I´ve came across a problem lately where I plugged in an external hardrive into my centos box.
The stuff that was on it didn´t matter, I planned to use it as a backup disk for the files I actually care about to be around in case of a catastrophic failure.
So I opened the parted cli replaced the partition table with gpt and created one partition covering the entire drive. All good so far.
Then I wanted to format it to ext4 and it complained that the disk is already in use by the system.
Turns out it was used by something called multipath, Witch I´ve never heard about until this point. Running multipath -F
fixed the issue and I could properly format the partition on the drive and mount it.
I searched online for what multipath would be.

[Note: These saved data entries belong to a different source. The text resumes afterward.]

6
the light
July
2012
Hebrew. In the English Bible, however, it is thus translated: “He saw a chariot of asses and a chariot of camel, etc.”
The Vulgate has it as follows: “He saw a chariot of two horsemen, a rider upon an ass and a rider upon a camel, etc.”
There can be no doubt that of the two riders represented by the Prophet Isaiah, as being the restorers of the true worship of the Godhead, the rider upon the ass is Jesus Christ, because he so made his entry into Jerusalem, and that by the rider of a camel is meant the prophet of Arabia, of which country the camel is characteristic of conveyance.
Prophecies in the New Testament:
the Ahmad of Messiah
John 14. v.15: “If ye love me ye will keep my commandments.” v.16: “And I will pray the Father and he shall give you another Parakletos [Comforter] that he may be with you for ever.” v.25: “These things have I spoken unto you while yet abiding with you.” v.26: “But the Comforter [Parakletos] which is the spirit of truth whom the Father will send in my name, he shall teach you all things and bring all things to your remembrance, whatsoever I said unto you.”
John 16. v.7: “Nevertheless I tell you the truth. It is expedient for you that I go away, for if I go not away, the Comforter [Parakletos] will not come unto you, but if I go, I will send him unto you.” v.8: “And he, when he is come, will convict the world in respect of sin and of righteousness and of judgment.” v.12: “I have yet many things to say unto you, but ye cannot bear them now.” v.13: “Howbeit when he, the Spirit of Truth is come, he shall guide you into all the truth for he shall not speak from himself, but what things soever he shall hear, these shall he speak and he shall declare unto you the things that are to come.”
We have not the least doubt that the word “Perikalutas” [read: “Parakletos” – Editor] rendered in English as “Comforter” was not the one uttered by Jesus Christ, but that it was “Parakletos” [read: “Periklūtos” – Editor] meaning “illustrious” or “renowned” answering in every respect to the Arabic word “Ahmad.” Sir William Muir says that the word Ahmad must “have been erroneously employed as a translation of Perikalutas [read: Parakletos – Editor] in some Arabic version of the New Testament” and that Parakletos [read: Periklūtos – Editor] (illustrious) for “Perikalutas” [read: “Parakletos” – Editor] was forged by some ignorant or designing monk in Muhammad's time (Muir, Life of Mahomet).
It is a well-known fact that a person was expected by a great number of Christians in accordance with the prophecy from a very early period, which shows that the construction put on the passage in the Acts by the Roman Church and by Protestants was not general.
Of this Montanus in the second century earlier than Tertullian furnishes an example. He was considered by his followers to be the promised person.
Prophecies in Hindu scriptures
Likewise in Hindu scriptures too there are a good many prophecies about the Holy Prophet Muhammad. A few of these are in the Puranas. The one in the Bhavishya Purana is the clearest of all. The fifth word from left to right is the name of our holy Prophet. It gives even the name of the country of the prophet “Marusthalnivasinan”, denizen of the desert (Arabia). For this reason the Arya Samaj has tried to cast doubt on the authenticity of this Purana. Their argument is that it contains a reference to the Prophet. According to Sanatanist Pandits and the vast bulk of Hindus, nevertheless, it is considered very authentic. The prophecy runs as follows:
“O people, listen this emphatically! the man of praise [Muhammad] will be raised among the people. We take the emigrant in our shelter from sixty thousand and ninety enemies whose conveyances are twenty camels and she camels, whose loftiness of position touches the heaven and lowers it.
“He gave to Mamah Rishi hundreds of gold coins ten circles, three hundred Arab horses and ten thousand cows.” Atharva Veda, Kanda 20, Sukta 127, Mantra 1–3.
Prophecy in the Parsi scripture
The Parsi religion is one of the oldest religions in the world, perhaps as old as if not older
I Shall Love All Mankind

And yet I did´t really quite get it.
So my questions are mostly
- What does it do to begin with?
- Why would I want “multiple paths” to access the same damn thing?
- What does multiple paths even mean. I´m thinking like “/mnt/my_amazing_hdd/somefolder” is obviously a paths to my understanding. But maybe the term is used to more than just simple file paths. In witch case I´ve never used this term like that in my life.
- The only thing I could think about was a local path and a samba access url. But that´s not really having multiple paths (I don´t think?). I´d very much imagine samba internally uses the very same paths anyhow. So no multipathing going on what so ever. Just yet another thing that acesses the very same path internally.